Stolland

Zuletzt geändert am 22.05.2017 16:52 Uhr

Oberthema: Matronia

Den Bewohnern der Republik Stolland hängt der Ruf nach, sie wären allesamt Hörige des "Volkskaisers" Hummel, der ca. 100 Jahren versuchte, mit Hilfe von untoten Soldaten die Weltherrschaft an sich zu reißen, während das Volk in einer Scheindemokratie lebte, die in Wahrheit von sturen Bürokraten (den "Graugesichtern") und dem bereits erwähnten "Volkskaiser" regiert wird.
Dafür, weshalb dieser Versuch scheiterte, existieren mehrere Hypothesen: Die meisten gehen davon aus, dass sich die Stoten besser gegen ihn statt unter ihm vereinigten. So gibt es den witz, das "Freie Pinkeburgische Kaiserreich des Stotländer Volkes" sei daran gescheitert, dass die Frage, ob man im offiziellen Staatsnamen "Stotländer" nicht besser durch "Stolländer" oder "Stotischen" ersetzen sollte, einen Bürokraten-Bürgerkrieg ausgelöst haben soll.
Ein viel größeres Problem war jedoch die fehlende Loyalität des Militärs, die unter anderem der Unfähigkeit Hummels als Oberbefehlshaber geschuldet war. Dazu kam die Sinnlosigkeit des Krieges, der offensichtlich nur der Machtgier des Kaisers diente.
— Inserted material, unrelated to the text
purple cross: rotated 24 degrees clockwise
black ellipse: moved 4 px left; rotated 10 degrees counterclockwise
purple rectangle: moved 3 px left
Diese Sinnlosigkeit ist ein häufiges Motiv in den kleinen, wenigen noch immer existierenden untoten "Legionen" und wird z.B. von den "Söhnen der Thanero?" bis ins absurde zelebriert.

Dass die Stoten Untertanen oder gar fanatische Anhänger des Kaisers sind, ist und bleibt ein gutes Dreivierteljahrhundert nach Ende des Reichs ein noch immer gängiges Vorurteil.
Dabei ist außer den bereits erwähnten kleinen Gruppen von untoten Soldaten vom Kaiserreich eigentlich nur noch der "Volkssport" der Stoten geblieben, über die Bürokratie ihres Landes zu nörgeln und darüber, die wenigsten gesetzlichen Feiertage in ganz Westmatronia zu haben.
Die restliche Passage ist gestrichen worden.